Antibiotic research networking event: the market won’t correct things by itself

Research is delivering a large number of innovative approaches for new antibiotics, but only a very small number are being developed to market-readiness.

Representatives of academia, industry, government and funding initiatives discussed ways of changing this at the networking event "Promoting Innovative Antibiotic R&D in Switzerland" held on 24 June.

NRP 72 and the National Centre of Competence in Research NCCR AntiResist were the joint organisers of the online event, which attracted just under 100 participants. The day was chaired by NRP Steering Committee member Malcolm Page, who is very well acquainted with all aspects of both academic and industrial antibiotics research.

The event kicked off with a political perspective on the issue from Council of States Member Maya Graf. She was followed by Michael Altorfer, CEO of the Swiss Biotech Association, who showed that market mechanisms have failed to exert any influence on the development of new antibiotics for years. The prices of available antibiotics are very low, and sales of new antibiotics are kept as low as possible since they are primarily intended as reserve antibiotics for when existing treatments fail.

In the light of this, various speakers reflected on ways in which new incentive mechanisms could help supply the essential new antibiotics that medicine will need going forwards. Last but not least, attendees discussed the role of state players, who, in addition to funding academic basic research, need to get more heavily involved at the other end of the development process. Suitable financial reimbursement systems would enable them to reward new developments at the point where the medicines actually reach the market.

Although such approaches have been under discussion for some time without any breakthrough solutions being implemented, various funding initiatives are currently filling the gap. Other speakers discussed their activities and the options they provide. For example, Kevin Outterson, Executive Director of CARB-X Global Partnership, gave a presentation on his organisation, which funds antibiotics projects by small and medium-sized pharmaceutical companies worldwide, drawing primarily on financing obtained in the USA. Seamus O'Brien, R&D Director at the Global Antibiotic Research and Development Partnership (GARDP), explained how the international non-profit organisation funds promising approaches to new antibiotics at all levels. And Thomas Cueni, Director General of the International Federation of Pharmaceutical Manufacturers & Associations (IFPMA) explained how big pharmaceutical companies have set up a billion-dollar fund to finance selected projects by smaller companies.

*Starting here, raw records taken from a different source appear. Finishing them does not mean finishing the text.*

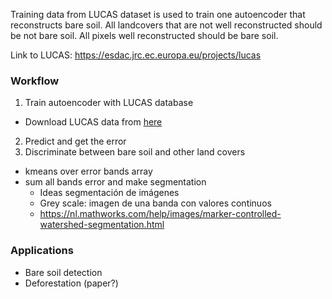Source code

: Training data from LUCAS dataset is used to train one autoencoder that reconstructs bare soil. All landcovers that are not well reconstructed should be not bare soil. All pixels well reconstructed should be bare soil. 

Link to LUCAS:
https://esdac.jrc.ec.europa.eu/projects/lucas
### Workflow

1. Train autoencoder with LUCAS database
  * Download LUCAS data from [here](https://esdac.jrc.ec.europa.eu/content/lucas2015-topsoil-data#tabs-0-description=0)
2. Predict and get the error
3. Discriminate between bare soil and other land covers
  * kmeans over error bands array
  * sum all bands error and make segmentation
    * Ideas segmentación de imágenes
    * Grey scale: imagen de una banda con valores continuos
    * https://nl.mathworks.com/help/images/marker-controlled-watershed-segmentation.html
    
 
### Applications
- Bare soil detection
- Deforestation (paper?)
    

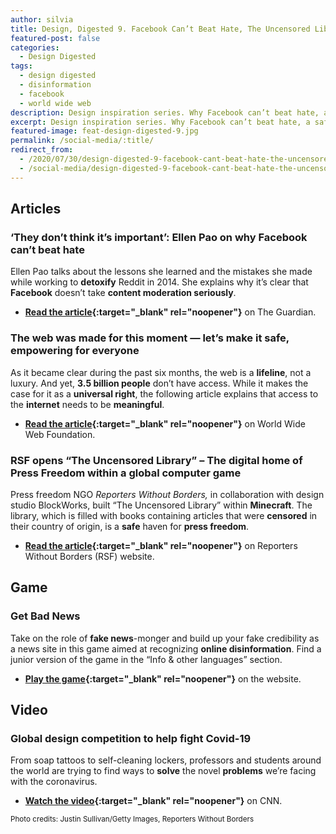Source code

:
 ```yaml
---
author: silvia
title: Design, Digested 9. Facebook Can’t Beat Hate, The Uncensored Library and ‘Get Bad News’
featured-post: false
categories:
  - Design Digested
tags:
  - design digested
  - disinformation
  - facebook
  - world wide web
description: Design inspiration series. Why Facebook can’t beat hate, a safe haven for press freedom, a game to recognise disinformation.
excerpt: Design inspiration series. Why Facebook can’t beat hate, a safe haven for press freedom, a game to recognise disinformation.
featured-image: feat-design-digested-9.jpg
permalink: /social-media/:title/
redirect_from:
  - /2020/07/30/design-digested-9-facebook-cant-beat-hate-the-uncensored-library-and-get-bad-news/
  - /social-media/design-digested-9-facebook-cant-beat-hate-the-uncensored-library-and-get-bad-news/
---
```

## Articles

### ‘They don’t think it’s important’: Ellen Pao on why Facebook can’t beat hate

Ellen Pao talks about the lessons she learned and the mistakes she made while working to **detoxify** Reddit in 2014. She explains why it’s clear that **Facebook** doesn’t take **content moderation seriously**.

* **[Read the article](https://www.theguardian.com/media/2020/jul/21/ellen-pao-facebook-free-speech-hate-social-media){:target="_blank" rel="noopener"}** on The Guardian.

### The web was made for this moment — let’s make it safe, empowering for everyone

As it became clear during the past six months, the web is a **lifeline**, not a luxury. And yet, **3.5 billion people** don’t have access. While it makes the case for it as a **universal right**, the following article explains that access to the **internet** needs to be **meaningful**.

* **[Read the article](https://webfoundation.org/2020/07/the-web-was-made-for-this-moment-lets-make-it-safe-empowering-for-everyone/){:target="_blank" rel="noopener"}** on World Wide Web Foundation.

### RSF opens “The Uncensored Library” – The digital home of Press Freedom within a global computer game

Press freedom NGO _Reporters Without Borders,_ in collaboration with design studio BlockWorks, built “The Uncensored Library” within **Minecraft**. The library, which is filled with books containing articles that were **censored** in their country of origin, is a **safe** haven for **press freedom**.

* **[Read the article](https://rsf.org/en/news/rsf-opens-uncensored-library-digital-home-press-freedom-within-global-computer-game){:target="_blank" rel="noopener"}** on Reporters Without Borders (RSF) website.

## Game

### Get Bad News

Take on the role of **fake news**-monger and build up your fake credibility as a news site in this game aimed at recognizing **online disinformation**. Find a junior version of the game in the “Info & other languages” section.

* **[Play the game](https://www.getbadnews.com/#intro){:target="_blank" rel="noopener"}** on the website.

## Video

### Global design competition to help fight Covid-19

From soap tattoos to self-cleaning lockers, professors and students around the world are trying to find ways to **solve** the novel **problems** we’re facing with the coronavirus.

* **[Watch the video](https://edition.cnn.com/videos/design/2020/06/05/grad-show-dubai-design-week-coronavirus-global-gateway-lon-orig.cnn){:target="_blank" rel="noopener"}** on CNN.

<small>Photo credits: Justin Sullivan/Getty Images, Reporters Without Borders</small>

Finally, several speakers focused on research in the narrower sense, demonstrating the large number of approaches that high-level research is delivering. While NRP 72 and NCCR AntiResist are particularly noteworthy in the academic context, representatives of several Swiss companies also presented and discussed their antibiotic research activities, including Glenn Dale of BioVersys, Daniel Obrecht from Polyphor, Myria Biosciences' Irene Wüthrich, Laurenz Kellenberger of Basilea and Ken Bradley from Roche.

These presentations clearly illustrated the leadership in antibiotics research that Switzerland's academic institutions and pharmaceutical industry enjoy. At the same time, however, it was apparent that greater dialogue between both sides would increase the chances of new developments emerging. One vehicle for dialogue already exists in the form of biotechnet's Antibiotics Platform, which was the subject of a presentation by platform leader Markus Seeger. There was extensive agreement that the major potential can only be exploited if government makes a greater commitment to this area. In this respect, the event provided important impetus that now needs to filter down to the government and public to a greater extent.